Il n’y a pas que le sujet
écrivais-je la dernière fois mais tout de même : est-ce à dire que tous
les sujets seraient bons ? - puisqu’on dit souvent qu’il n’y en a pas de
mauvais, depuis que le roi est mort. Mais voici justement que le roi – pardon,
le président – et une tique me soufflent une réponse.
La tique, d’abord. J’étais
tranquillement en train d’écrire (ne croyez pas l’adverbe en -ment : il
ment) lorsque je remarque une toute petite bête qui se promène sur mon cahier.
(Oui, en ce moment, j’écris dans un cahier. Pour voir. C’est un projet qui
s’écrit à la main et dans un cahier. Mais fermons cette parenthèse hors sujet.)
Sur mon cahier, au-dessus duquel je songeais à mon sujet, lorsque cet autre a
fait mine de s’imposer. Un tout petit sujet qui se promenait sur ma page
blanche. Malgré ses huit pattes attestant sans coup férir de son appartenance à
la classe des arachnides, la relative lenteur de mon sujet me fit tout de suite
douter qu’il ressortît à l’ordre des aranéides : il s’agissait bien plus
probablement d’un acarien, et après un examen plus approfondi, très
probablement d’une tique qui avait dû s’accrocher à mes vêtements lors d’une de
mes récentes sorties. Ce sujet n’ayant pas l’heur de me plaire, je l’écrasai
non sans quelque peine (la bestiole est vaguement élastique).
Et pourtant, me disais-je,
était-ce un si mauvais sujet ? Car ce sujet-là, par son intrusion subite
sur ma page blanche, s’imposait – or quelle valeur peut-on trouver à un sujet
autre que le fait que, à un moment ou à un autre, il s’impose à son auteur au
point que celui-ci ne peut faire autrement que de le traiter ? C’est là le
sujet vrai, c’est là que le sujet est juste. Ce n’est pas l’un de ces sujets
plus ou moins artificiels que je pointais d’un doigt critique lors de ma
dernière visite. Voilà : un bon sujet, c’est un sujet qu’on ne pas faire
autrement que de traiter.
Le président, maintenant. C’est
intéressant la politique : ça permet de mieux comprendre la littérature.

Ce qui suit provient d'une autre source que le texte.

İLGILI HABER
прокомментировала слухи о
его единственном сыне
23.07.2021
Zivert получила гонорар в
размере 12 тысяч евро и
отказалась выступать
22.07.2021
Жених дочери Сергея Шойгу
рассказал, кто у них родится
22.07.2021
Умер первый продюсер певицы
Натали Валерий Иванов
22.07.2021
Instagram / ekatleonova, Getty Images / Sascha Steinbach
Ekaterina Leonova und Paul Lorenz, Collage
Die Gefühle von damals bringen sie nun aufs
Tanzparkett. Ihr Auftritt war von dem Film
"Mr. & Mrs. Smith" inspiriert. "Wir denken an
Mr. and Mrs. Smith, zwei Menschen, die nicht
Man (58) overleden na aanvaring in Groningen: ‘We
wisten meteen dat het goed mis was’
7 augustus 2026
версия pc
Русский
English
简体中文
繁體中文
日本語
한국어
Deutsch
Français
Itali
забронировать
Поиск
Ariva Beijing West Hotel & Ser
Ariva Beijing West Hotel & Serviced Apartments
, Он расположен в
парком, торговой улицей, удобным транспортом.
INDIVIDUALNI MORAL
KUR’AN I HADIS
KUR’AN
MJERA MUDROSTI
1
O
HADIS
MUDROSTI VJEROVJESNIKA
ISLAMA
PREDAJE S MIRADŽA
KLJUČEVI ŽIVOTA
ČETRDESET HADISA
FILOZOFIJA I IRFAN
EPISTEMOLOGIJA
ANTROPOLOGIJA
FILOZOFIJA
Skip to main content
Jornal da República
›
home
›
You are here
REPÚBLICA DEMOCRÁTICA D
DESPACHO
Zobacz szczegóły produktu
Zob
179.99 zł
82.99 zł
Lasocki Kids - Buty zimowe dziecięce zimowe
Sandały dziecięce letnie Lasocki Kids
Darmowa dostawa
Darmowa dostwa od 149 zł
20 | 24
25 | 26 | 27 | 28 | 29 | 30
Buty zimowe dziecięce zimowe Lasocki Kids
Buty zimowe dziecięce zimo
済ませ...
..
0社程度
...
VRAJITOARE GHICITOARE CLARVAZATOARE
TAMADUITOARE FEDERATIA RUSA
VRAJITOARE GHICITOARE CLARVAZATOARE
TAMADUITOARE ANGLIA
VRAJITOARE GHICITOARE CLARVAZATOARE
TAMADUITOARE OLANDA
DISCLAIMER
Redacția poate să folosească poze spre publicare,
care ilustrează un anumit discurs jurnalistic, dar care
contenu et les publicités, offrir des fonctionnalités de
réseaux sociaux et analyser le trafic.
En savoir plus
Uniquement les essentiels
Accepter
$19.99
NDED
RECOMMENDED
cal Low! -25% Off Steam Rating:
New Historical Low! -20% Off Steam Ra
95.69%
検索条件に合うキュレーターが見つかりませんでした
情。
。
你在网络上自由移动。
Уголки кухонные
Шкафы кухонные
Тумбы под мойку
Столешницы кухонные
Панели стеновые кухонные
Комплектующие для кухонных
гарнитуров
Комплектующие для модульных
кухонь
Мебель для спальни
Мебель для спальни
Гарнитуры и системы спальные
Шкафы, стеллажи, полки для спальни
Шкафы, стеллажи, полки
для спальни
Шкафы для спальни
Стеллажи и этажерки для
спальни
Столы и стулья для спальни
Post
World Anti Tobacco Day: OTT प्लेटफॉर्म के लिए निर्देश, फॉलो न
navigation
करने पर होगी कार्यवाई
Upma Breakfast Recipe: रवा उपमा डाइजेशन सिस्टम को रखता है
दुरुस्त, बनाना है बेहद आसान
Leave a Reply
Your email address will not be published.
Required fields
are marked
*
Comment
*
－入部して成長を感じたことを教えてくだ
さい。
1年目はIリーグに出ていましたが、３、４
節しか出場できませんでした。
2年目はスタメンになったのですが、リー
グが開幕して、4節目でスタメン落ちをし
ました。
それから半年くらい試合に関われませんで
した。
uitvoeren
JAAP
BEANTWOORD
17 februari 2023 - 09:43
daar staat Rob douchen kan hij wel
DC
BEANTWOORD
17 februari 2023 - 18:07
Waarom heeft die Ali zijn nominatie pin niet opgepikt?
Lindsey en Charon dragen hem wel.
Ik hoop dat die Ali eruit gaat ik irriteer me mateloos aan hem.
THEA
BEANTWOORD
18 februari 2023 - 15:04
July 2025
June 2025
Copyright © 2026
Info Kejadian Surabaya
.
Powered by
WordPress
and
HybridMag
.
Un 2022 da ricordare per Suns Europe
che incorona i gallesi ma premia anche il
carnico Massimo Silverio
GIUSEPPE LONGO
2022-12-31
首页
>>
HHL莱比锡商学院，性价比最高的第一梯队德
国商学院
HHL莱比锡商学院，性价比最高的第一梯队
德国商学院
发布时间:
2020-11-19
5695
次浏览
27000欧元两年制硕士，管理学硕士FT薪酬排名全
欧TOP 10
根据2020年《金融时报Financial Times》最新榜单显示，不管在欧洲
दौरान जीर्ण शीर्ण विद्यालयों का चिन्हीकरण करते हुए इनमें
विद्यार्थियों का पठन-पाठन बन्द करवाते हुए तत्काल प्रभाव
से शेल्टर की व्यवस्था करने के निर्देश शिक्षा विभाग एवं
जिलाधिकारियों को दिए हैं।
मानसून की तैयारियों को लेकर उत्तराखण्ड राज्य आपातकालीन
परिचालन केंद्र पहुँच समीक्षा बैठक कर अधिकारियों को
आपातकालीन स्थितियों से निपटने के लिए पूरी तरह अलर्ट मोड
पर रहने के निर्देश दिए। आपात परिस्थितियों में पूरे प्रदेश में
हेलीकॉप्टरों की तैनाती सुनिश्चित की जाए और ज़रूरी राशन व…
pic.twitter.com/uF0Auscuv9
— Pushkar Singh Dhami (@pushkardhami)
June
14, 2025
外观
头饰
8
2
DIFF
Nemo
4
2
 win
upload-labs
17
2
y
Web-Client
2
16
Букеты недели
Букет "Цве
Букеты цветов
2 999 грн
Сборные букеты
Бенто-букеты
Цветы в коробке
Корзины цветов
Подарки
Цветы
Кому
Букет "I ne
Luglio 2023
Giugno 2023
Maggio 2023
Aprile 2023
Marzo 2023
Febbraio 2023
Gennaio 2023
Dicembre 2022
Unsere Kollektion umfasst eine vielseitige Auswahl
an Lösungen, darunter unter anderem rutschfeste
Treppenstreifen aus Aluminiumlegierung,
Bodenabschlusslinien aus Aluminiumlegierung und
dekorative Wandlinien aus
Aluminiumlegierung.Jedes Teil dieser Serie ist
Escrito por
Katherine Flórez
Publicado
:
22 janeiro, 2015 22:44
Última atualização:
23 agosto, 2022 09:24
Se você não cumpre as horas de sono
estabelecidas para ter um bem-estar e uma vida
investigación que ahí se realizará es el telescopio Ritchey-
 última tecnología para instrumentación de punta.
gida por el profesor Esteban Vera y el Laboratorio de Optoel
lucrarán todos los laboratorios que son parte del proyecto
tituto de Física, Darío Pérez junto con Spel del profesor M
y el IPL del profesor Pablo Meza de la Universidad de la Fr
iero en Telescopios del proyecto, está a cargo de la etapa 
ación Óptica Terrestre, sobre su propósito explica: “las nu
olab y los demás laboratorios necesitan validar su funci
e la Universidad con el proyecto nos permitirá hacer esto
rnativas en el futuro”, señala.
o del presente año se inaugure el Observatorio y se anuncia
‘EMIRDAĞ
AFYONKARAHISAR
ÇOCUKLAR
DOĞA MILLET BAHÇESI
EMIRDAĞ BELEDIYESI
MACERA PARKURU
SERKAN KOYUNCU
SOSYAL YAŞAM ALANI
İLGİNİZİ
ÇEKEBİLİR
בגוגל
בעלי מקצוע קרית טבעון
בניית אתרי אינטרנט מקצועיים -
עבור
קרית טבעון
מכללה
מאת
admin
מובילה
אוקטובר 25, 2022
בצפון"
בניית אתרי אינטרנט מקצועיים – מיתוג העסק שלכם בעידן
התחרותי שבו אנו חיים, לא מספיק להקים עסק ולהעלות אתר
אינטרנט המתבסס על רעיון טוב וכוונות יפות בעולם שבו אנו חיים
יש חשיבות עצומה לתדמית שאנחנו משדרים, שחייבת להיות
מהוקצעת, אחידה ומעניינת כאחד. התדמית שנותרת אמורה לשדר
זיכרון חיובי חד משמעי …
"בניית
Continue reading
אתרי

Le président aime ses sujets, d’où mon lapsus de tout à l’heure. Mais les
sujets du président ne sont pas nécessairement ceux que la vie politique
impose, c’est plutôt lui qui les impose à la vie politique (rendons-lui cette
justice : il n’est pas l’inventeur de cette pratique, qu’il maîtrise
toutefois parfaitement). En faire une liste serait fastidieux, la démonstration
est faite : ce sont de mauvais sujets. Ouste, Roms et consorts, du
balai ! Ce sont de mauvais sujets parce qu’ils ne se sont pas imposés d’eux-mêmes :
ils ont été choisis. Ils étaient plus séduisants que les vrais. Surtout :
ils étaient plus faciles. Mais on ne doit pas choisir ses sujets. Tout de
suite, pour le lecteur attentif, ça sonne faux, c’est artificiel. Cela dit,
parfois, on s’y laisse prendre.
De ce côté-ci de la page, je
laisse venir le sujet. J’ai cru écraser la tique, voyez le résultat : elle
s’est étalée sur la surface d’un paragraphe. Dès que j’aurai un peu plus de
temps, je retourne à la lecture. Quoi lire, aussi, reste la question. Ne pas lire
n’importe quoi n’importe quand. Laissons la bonne lecture s’imposer.